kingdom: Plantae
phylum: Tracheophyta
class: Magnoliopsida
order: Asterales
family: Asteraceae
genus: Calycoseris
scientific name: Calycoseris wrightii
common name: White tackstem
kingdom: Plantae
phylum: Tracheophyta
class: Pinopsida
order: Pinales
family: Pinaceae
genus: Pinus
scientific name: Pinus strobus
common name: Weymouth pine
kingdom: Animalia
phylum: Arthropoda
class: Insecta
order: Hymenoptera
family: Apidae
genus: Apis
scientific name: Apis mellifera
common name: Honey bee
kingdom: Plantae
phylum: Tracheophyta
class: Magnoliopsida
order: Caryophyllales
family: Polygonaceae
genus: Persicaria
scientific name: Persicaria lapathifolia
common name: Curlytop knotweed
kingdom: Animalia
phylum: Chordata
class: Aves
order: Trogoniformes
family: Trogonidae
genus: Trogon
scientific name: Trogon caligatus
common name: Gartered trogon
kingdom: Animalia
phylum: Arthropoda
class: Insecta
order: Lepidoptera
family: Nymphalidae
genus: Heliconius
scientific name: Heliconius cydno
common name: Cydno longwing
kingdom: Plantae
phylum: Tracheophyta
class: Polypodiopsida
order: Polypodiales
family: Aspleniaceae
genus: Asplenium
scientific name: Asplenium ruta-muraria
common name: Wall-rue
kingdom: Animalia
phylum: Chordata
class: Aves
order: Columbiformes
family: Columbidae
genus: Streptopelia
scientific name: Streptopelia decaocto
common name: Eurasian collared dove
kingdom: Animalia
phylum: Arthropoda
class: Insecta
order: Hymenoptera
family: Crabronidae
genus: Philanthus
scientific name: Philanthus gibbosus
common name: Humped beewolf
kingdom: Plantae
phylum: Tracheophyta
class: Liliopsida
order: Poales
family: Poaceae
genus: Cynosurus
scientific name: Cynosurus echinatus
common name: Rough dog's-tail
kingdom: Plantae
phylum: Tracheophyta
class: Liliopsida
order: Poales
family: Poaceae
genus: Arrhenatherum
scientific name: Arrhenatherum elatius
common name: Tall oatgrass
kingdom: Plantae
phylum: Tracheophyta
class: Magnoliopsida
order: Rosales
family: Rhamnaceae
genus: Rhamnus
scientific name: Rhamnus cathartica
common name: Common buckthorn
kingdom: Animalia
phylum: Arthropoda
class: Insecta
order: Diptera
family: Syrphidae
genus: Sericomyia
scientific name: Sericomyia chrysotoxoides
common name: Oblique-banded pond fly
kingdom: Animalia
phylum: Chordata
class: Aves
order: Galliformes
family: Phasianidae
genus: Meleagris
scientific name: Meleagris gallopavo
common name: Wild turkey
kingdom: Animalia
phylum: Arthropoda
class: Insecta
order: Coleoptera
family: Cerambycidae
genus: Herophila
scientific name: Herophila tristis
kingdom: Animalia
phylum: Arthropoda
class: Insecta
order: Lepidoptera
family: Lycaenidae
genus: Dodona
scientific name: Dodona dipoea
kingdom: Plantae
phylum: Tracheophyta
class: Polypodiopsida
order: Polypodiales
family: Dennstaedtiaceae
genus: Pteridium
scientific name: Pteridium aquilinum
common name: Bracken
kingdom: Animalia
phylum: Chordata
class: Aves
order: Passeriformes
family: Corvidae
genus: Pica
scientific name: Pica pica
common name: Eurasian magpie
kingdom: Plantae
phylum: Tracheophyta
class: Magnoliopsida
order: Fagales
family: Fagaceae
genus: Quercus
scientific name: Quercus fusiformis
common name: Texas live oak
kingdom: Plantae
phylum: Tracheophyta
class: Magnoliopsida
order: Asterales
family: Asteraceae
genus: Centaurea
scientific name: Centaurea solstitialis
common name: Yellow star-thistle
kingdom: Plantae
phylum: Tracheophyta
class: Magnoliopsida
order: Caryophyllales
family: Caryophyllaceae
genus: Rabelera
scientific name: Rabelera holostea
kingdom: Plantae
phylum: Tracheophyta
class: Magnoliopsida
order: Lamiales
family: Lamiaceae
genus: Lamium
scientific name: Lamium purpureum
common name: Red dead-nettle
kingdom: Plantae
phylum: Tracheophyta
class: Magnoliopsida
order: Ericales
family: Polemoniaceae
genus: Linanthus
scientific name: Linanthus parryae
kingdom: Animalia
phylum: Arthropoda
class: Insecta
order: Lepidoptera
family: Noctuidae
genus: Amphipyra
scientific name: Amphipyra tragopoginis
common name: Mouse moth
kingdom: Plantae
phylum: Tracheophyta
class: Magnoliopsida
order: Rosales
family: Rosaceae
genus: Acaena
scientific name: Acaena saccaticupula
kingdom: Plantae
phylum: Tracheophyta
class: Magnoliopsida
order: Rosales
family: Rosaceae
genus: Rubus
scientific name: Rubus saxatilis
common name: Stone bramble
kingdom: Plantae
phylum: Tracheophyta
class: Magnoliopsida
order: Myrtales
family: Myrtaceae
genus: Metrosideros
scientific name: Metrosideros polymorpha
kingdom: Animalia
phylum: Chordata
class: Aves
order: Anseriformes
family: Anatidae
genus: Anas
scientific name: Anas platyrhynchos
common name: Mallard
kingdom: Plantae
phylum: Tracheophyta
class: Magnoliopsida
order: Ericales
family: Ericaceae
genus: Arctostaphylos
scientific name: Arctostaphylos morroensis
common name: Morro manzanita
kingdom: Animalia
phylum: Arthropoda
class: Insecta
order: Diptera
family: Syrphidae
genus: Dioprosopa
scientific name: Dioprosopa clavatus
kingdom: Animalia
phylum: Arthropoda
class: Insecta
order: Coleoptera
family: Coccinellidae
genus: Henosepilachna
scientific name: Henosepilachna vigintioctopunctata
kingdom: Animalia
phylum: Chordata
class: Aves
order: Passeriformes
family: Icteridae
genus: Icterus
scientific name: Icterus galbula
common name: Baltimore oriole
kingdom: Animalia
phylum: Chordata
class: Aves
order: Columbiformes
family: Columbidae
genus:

STATED TASK –
Arrange every line of the records above as a single numbered list, omitting blank lines.

EXPECTED ANSWER –
1. kingdom: Plantae
2. phylum: Tracheophyta
3. class: Magnoliopsida
4. order: Asterales
5. family: Asteraceae
6. genus: Calycoseris
7. scientific name: Calycoseris wrightii
8. common name: White tackstem
9. kingdom: Plantae
10. phylum: Tracheophyta
11. class: Pinopsida
12. order: Pinales
13. family: Pinaceae
14. genus: Pinus
15. scientific name: Pinus strobus
16. common name: Weymouth pine
17. kingdom: Animalia
18. phylum: Arthropoda
19. class: Insecta
20. order: Hymenoptera
21. family: Apidae
22. genus: Apis
23. scientific name: Apis mellifera
24. common name: Honey bee
25. kingdom: Plantae
26. phylum: Tracheophyta
27. class: Magnoliopsida
28. order: Caryophyllales
29. family: Polygonaceae
30. genus: Persicaria
31. scientific name: Persicaria lapathifolia
32. common name: Curlytop knotweed
33. kingdom: Animalia
34. phylum: Chordata
35. class: Aves
36. order: Trogoniformes
37. family: Trogonidae
38. genus: Trogon
39. scientific name: Trogon caligatus
40. common name: Gartered trogon
41. kingdom: Animalia
42. phylum: Arthropoda
43. class: Insecta
44. order: Lepidoptera
45. family: Nymphalidae
46. genus: Heliconius
47. scientific name: Heliconius cydno
48. common name: Cydno longwing
49. kingdom: Plantae
50. phylum: Tracheophyta
51. class: Polypodiopsida
52. order: Polypodiales
53. family: Aspleniaceae
54. genus: Asplenium
55. scientific name: Asplenium ruta-muraria
56. common name: Wall-rue
57. kingdom: Animalia
58. phylum: Chordata
59. class: Aves
60. order: Columbiformes
61. family: Columbidae
62. genus: Streptopelia
63. scientific name: Streptopelia decaocto
64. common name: Eurasian collared dove
65. kingdom: Animalia
66. phylum: Arthropoda
67. class: Insecta
68. order: Hymenoptera
69. family: Crabronidae
70. genus: Philanthus
71. scientific name: Philanthus gibbosus
72. common name: Humped beewolf
73. kingdom: Plantae
74. phylum: Tracheophyta
75. class: Liliopsida
76. order: Poales
77. family: Poaceae
78. genus: Cynosurus
79. scientific name: Cynosurus echinatus
80. common name: Rough dog's-tail
81. kingdom: Plantae
82. phylum: Tracheophyta
83. class: Liliopsida
84. order: Poales
85. family: Poaceae
86. genus: Arrhenatherum
87. scientific name: Arrhenatherum elatius
88. common name: Tall oatgrass
89. kingdom: Plantae
90. phylum: Tracheophyta
91. class: Magnoliopsida
92. order: Rosales
93. family: Rhamnaceae
94. genus: Rhamnus
95. scientific name: Rhamnus cathartica
96. common name: Common buckthorn
97. kingdom: Animalia
98. phylum: Arthropoda
99. class: Insecta
100. order: Diptera
101. family: Syrphidae
102. genus: Sericomyia
103. scientific name: Sericomyia chrysotoxoides
104. common name: Oblique-banded pond fly
105. kingdom: Animalia
106. phylum: Chordata
107. class: Aves
108. order: Galliformes
109. family: Phasianidae
110. genus: Meleagris
111. scientific name: Meleagris gallopavo
112. common name: Wild turkey
113. kingdom: Animalia
114. phylum: Arthropoda
115. class: Insecta
116. order: Coleoptera
117. family: Cerambycidae
118. genus: Herophila
119. scientific name: Herophila tristis
120. kingdom: Animalia
121. phylum: Arthropoda
122. class: Insecta
123. order: Lepidoptera
124. family: Lycaenidae
125. genus: Dodona
126. scientific name: Dodona dipoea
127. kingdom: Plantae
128. phylum: Tracheophyta
129. class: Polypodiopsida
130. order: Polypodiales
131. family: Dennstaedtiaceae
132. genus: Pteridium
133. scientific name: Pteridium aquilinum
134. common name: Bracken
135. kingdom: Animalia
136. phylum: Chordata
137. class: Aves
138. order: Passeriformes
139. family: Corvidae
140. genus: Pica
141. scientific name: Pica pica
142. common name: Eurasian magpie
143. kingdom: Plantae
144. phylum: Tracheophyta
145. class: Magnoliopsida
146. order: Fagales
147. family: Fagaceae
148. genus: Quercus
149. scientific name: Quercus fusiformis
150. common name: Texas live oak
151. kingdom: Plantae
152. phylum: Tracheophyta
153. class: Magnoliopsida
154. order: Asterales
155. family: Asteraceae
156. genus: Centaurea
157. scientific name: Centaurea solstitialis
158. common name: Yellow star-thistle
159. kingdom: Plantae
160. phylum: Tracheophyta
161. class: Magnoliopsida
162. order: Caryophyllales
163. family: Caryophyllaceae
164. genus: Rabelera
165. scientific name: Rabelera holostea
166. kingdom: Plantae
167. phylum: Tracheophyta
168. class: Magnoliopsida
169. order: Lamiales
170. family: Lamiaceae
171. genus: Lamium
172. scientific name: Lamium purpureum
173. common name: Red dead-nettle
174. kingdom: Plantae
175. phylum: Tracheophyta
176. class: Magnoliopsida
177. order: Ericales
178. family: Polemoniaceae
179. genus: Linanthus
180. scientific name: Linanthus parryae
181. kingdom: Animalia
182. phylum: Arthropoda
183. class: Insecta
184. order: Lepidoptera
185. family: Noctuidae
186. genus: Amphipyra
187. scientific name: Amphipyra tragopoginis
188. common name: Mouse moth
189. kingdom: Plantae
190. phylum: Tracheophyta
191. class: Magnoliopsida
192. order: Rosales
193. family: Rosaceae
194. genus: Acaena
195. scientific name: Acaena saccaticupula
196. kingdom: Plantae
197. phylum: Tracheophyta
198. class: Magnoliopsida
199. order: Rosales
200. family: Rosaceae
201. genus: Rubus
202. scientific name: Rubus saxatilis
203. common name: Stone bramble
204. kingdom: Plantae
205. phylum: Tracheophyta
206. class: Magnoliopsida
207. order: Myrtales
208. family: Myrtaceae
209. genus: Metrosideros
210. scientific name: Metrosideros polymorpha
211. kingdom: Animalia
212. phylum: Chordata
213. class: Aves
214. order: Anseriformes
215. family: Anatidae
216. genus: Anas
217. scientific name: Anas platyrhynchos
218. common name: Mallard
219. kingdom: Plantae
220. phylum: Tracheophyta
221. class: Magnoliopsida
222. order: Ericales
223. family: Ericaceae
224. genus: Arctostaphylos
225. scientific name: Arctostaphylos morroensis
226. common name: Morro manzanita
227. kingdom: Animalia
228. phylum: Arthropoda
229. class: Insecta
230. order: Diptera
231. family: Syrphidae
232. genus: Dioprosopa
233. scientific name: Dioprosopa clavatus
234. kingdom: Animalia
235. phylum: Arthropoda
236. class: Insecta
237. order: Coleoptera
238. family: Coccinellidae
239. genus: Henosepilachna
240. scientific name: Henosepilachna vigintioctopunctata
241. kingdom: Animalia
242. phylum: Chordata
243. class: Aves
244. order: Passeriformes
245. family: Icteridae
246. genus: Icterus
247. scientific name: Icterus galbula
248. common name: Baltimore oriole
249. kingdom: Animalia
250. phylum: Chordata
251. class: Aves
252. order: Columbiformes
253. family: Columbidae
254. genus:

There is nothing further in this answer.